_Document passage_:
++++++++++++++++++++

Okay. Thanks for telling me. I was just about to sharpen my chalk.


----------



## SONNET CLV (May 31, 2014)

arcaneholocaust said:


> Although I have very little compositional ability, I intend to write some stuff eventually. *Some of it, probably pretty derivative. *Other things? Well, I've got some unique theories on paper (very few of which have translated to a single note, just yet), but I probably shouldn't share them just yet.


Actually, practically _all _music is "derivative". Composers simply recycle the same 12 notes. Only by adding in imaginative percussive sounds can one truly achieve originality. But then, adding in original percussive sounds isn't really original, either! So ... as long as you keep your "unique theories" just that, and not add any notes to them, you're doing about the best one can do at being original.


----------



## Badinerie (May 3, 2008)

Your welcome. but hasn't sharpened chalk been outlawed by the Geneva Convention? I had enough pitched at me in the Sixties and Seventies! Happy days..............


----------



## SONNET CLV (May 31, 2014)

arcaneholocaust said:


> Another concept that I have wondered about, but probably will never look into too deeply, is a notion of "music of the elements" - specifically, I have wondered to myself and to a couple of others,* if there is any way to produce music by means of fire? *I wonder about fire simply because we already have the rest (glass harmonica, bowls of water, hydrophone, etc - wind machine, winds/brass, etc - various percussion from standard instruments to stones)


What does it sound like to torch the scores of all nine Beethoven symphonies? Record the project and maybe one of the "new music" labels will give you a contract. Give the piece an imaginative title, like "Nine Burning" or "Ludwig in the Flames". I'm sure there will be a few interesting crackles and pops in there!

++++++++++++++++++++

_Given entries_:
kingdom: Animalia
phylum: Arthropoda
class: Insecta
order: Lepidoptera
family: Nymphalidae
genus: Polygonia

++++++++++++++++++++

_Stated problem 1_: In the music forum thread, rewrite the paragraph beginning "Actually, practically" in fewer words, keeping its main points.
_Stated problem 2_: Resume the music forum thread from its last line.

_Output 1_: Almost all music is derivative, because composers reuse the same 12 notes. Imaginative percussive sounds might seem the only path to real originality, but original percussive sounds aren't truly original either. Keeping your "unique theories" as theories, without adding notes, is about as original as anyone can be.

_Output 2_:
For a longer composition, you could set fire to the Mahler symphonies ... or maybe the Bach cantatas. Titles? "Flaming Gustav" and "Bach in Heat"?


----------



## SONNET CLV (May 31, 2014)

Richannes Wrahms said:


> Suite for prepared piano, prepared by taking out the strings, hammers, keys, pedals, etc.


I'll bet this would sound just jolly with a little help from a sledge hammer.


----------



## Haydn man (Jan 25, 2014)

Come on guys lets get serious here
How about '2001 a Space Symphony' played of course in outer space by a full orchestra and choir.
With the added bonus of total silence and nobody knows if they play a bum note or the choir is off key. That Cage chap just didn't think big enough


----------



## MoonlightSonata (Mar 29, 2014)

Sonata for Cheese and Heater
1: Rhapsody - the cheese is slightly heated and melts a bit.
2: Allegro deciso - the heat is taken off and the cheese solidifies.
3: Rondo - the cheese is heated, then unheated, then heated, then unheated again, then completely melted and eaten.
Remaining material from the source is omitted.